Ziel der Übung.
Gib bitte den Lesetext über das Winterquartier der Fahrenden in Bern vollständig und wortgetreu aus.

Lesetext.
====================

Der Standplatz Buech im Westen von Bern ist das Winterquartier für die Fahrenden in der Bundesstadt. 37 Familien mit gut 20 schulpflichtigen Kindern überwintern dort. In dieser Zeit müssen diese Kinder auch in eine städtische Volksschule. Daran ist das Recht auf einen Standplatz geknüpft.
Er gehe gern zur Schule, sagt der 12-jährige Jakob Winter. Einzig die Sprüche der Mitschüler nervten zuweilen. Wenn sie ihn hänselten, er schwänze, weil er im Sommer nicht den Unterricht besuche. Sein Vater ist selber nie in die Schule gegangen. Er kann weder lesen noch schreiben. «Ich bin froh, wenn mir mein Sohn eine Quittung schreiben kann für die geschliffenen Messer», sagt der 38-Jährige Fino Winter. Vier Kinder hat die Familie, zwei sind noch schulpflichtig.

====================

Gespeicherte Dateneinträge:

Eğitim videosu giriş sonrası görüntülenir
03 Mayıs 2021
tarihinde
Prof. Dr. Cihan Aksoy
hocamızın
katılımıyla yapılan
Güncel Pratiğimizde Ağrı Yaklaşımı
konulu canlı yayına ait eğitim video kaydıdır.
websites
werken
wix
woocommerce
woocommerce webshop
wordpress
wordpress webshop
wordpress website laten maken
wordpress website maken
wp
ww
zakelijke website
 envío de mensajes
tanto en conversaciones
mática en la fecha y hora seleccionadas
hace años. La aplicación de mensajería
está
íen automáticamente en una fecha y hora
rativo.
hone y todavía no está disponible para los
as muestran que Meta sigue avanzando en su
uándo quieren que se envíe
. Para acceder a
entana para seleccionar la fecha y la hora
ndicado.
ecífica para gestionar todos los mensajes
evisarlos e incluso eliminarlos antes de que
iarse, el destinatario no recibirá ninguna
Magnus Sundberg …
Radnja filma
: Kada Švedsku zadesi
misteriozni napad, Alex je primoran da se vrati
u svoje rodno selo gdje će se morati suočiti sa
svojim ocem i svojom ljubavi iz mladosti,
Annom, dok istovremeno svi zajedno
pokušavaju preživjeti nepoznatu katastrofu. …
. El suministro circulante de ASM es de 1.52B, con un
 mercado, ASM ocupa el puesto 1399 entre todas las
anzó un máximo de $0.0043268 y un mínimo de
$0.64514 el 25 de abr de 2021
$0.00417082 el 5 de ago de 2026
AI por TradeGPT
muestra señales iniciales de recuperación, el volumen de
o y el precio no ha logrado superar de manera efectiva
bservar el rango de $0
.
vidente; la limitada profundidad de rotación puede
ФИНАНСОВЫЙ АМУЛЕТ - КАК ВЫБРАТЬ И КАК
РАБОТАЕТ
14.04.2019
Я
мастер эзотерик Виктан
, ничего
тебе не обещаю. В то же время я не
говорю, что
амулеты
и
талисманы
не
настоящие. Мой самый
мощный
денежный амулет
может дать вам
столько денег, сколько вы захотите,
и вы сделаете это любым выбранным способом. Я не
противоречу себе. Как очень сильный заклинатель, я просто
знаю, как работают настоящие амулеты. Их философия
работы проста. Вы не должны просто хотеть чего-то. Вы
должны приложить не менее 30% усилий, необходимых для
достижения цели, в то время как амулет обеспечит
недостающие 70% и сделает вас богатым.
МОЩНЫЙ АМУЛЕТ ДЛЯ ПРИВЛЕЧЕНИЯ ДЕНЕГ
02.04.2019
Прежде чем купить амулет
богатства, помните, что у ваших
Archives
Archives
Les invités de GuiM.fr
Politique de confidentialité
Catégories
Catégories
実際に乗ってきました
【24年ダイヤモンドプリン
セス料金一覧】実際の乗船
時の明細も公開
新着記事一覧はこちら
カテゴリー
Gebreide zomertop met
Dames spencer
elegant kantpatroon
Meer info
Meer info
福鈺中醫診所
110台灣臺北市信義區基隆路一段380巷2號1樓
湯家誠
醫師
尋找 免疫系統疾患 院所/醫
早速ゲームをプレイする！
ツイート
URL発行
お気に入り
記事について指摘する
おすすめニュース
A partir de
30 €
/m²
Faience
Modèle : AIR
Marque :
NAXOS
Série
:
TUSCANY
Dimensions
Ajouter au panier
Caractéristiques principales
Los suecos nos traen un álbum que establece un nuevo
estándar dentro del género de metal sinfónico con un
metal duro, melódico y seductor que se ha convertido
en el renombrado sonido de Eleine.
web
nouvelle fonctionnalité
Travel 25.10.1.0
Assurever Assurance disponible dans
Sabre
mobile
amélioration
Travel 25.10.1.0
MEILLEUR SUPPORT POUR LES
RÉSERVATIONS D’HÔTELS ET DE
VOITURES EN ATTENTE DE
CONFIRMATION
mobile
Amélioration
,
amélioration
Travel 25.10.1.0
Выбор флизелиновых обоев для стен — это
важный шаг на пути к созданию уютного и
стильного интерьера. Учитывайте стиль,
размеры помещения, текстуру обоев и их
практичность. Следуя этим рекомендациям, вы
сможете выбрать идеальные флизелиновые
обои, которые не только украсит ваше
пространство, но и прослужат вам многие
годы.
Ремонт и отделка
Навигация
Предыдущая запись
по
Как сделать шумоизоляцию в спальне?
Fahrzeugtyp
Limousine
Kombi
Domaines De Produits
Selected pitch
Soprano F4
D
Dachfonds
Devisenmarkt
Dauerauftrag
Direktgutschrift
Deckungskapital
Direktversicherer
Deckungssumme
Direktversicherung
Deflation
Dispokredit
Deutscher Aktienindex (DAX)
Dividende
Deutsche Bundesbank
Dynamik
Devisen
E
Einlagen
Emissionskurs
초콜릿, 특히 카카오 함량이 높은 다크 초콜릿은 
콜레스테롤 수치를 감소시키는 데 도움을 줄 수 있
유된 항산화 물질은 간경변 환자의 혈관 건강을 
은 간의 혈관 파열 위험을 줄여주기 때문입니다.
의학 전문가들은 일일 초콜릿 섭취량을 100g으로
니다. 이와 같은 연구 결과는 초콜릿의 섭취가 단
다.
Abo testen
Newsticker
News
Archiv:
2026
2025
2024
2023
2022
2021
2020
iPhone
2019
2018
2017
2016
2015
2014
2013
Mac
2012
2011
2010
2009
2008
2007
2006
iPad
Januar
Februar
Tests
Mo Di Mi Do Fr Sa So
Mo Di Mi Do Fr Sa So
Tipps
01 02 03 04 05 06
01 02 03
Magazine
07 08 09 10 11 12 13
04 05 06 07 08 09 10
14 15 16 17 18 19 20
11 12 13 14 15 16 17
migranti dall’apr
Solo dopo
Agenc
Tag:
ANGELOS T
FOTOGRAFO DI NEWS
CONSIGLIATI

====================

Antwort.
Der Standplatz Buech im Westen von Bern ist das Winterquartier für die Fahrenden in der Bundesstadt. 37 Familien mit gut 20 schulpflichtigen Kindern überwintern dort. In dieser Zeit müssen diese Kinder auch in eine städtische Volksschule. Daran ist das Recht auf einen Standplatz geknüpft.
Er gehe gern zur Schule, sagt der 12-jährige Jakob Winter. Einzig die Sprüche der Mitschüler nervten zuweilen. Wenn sie ihn hänselten, er schwänze, weil er im Sommer nicht den Unterricht besuche. Sein Vater ist selber nie in die Schule gegangen. Er kann weder lesen noch schreiben. «Ich bin froh, wenn mir mein Sohn eine Quittung schreiben kann für die geschliffenen Messer», sagt der 38-Jährige Fino Winter. Vier Kinder hat die Familie, zwei sind noch schulpflichtig.